#### Data for this exercise ####

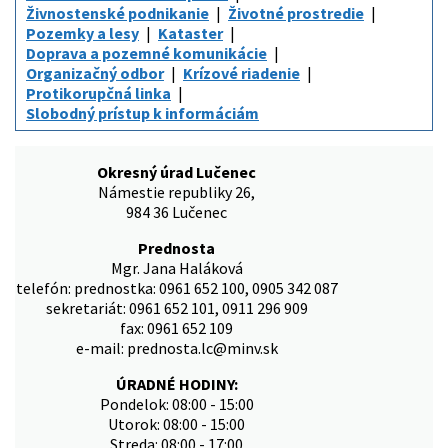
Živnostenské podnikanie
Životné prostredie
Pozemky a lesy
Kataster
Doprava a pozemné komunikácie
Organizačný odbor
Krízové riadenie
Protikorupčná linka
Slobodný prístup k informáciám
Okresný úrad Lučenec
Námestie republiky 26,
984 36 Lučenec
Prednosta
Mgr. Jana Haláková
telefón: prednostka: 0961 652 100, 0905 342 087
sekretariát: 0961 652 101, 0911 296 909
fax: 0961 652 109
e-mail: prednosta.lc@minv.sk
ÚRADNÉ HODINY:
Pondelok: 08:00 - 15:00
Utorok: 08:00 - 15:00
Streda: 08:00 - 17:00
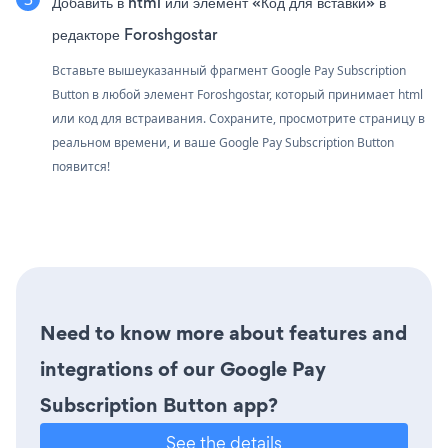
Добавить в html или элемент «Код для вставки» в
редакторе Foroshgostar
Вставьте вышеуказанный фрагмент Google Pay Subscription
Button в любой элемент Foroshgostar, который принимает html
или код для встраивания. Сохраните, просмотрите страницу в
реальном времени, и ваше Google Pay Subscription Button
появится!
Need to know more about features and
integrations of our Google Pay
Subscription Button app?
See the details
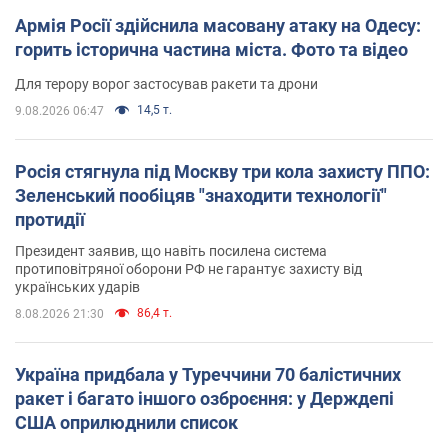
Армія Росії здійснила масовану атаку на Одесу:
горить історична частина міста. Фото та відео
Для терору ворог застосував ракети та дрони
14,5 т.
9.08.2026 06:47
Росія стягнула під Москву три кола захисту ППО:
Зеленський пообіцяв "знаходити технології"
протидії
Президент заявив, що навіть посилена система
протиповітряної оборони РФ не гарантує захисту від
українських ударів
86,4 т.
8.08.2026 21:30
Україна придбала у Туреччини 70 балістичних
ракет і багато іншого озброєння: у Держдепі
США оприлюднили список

####
#### Data for this exercise ####

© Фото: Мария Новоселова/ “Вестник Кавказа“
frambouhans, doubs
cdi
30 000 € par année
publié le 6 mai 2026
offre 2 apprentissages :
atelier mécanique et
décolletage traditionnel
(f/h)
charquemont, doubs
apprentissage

####
#### Data for this exercise ####

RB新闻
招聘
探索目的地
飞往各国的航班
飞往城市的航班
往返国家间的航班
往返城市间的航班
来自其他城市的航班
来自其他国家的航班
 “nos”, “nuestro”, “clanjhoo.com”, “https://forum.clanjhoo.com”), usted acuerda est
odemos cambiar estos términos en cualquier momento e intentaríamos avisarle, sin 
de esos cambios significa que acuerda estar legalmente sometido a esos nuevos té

####

:: Work instruction ::
"Živnostenské podnikanie" marks the first line to copy, and "или код для" marks the last. Repeat that stretch above exactly, with no pictures.

:: Task response ::
Živnostenské podnikanie
Životné prostredie
Pozemky a lesy
Kataster
Doprava a pozemné komunikácie
Organizačný odbor
Krízové riadenie
Protikorupčná linka
Slobodný prístup k informáciám
Okresný úrad Lučenec
Námestie republiky 26,
984 36 Lučenec
Prednosta
Mgr. Jana Haláková
telefón: prednostka: 0961 652 100, 0905 342 087
sekretariát: 0961 652 101, 0911 296 909
fax: 0961 652 109
e-mail: prednosta.lc@minv.sk
ÚRADNÉ HODINY:
Pondelok: 08:00 - 15:00
Utorok: 08:00 - 15:00
Streda: 08:00 - 17:00
Добавить в html или элемент «Код для вставки» в
редакторе Foroshgostar
Вставьте вышеуказанный фрагмент Google Pay Subscription
Button в любой элемент Foroshgostar, который принимает html
или код для встраивания. Сохраните, просмотрите страницу в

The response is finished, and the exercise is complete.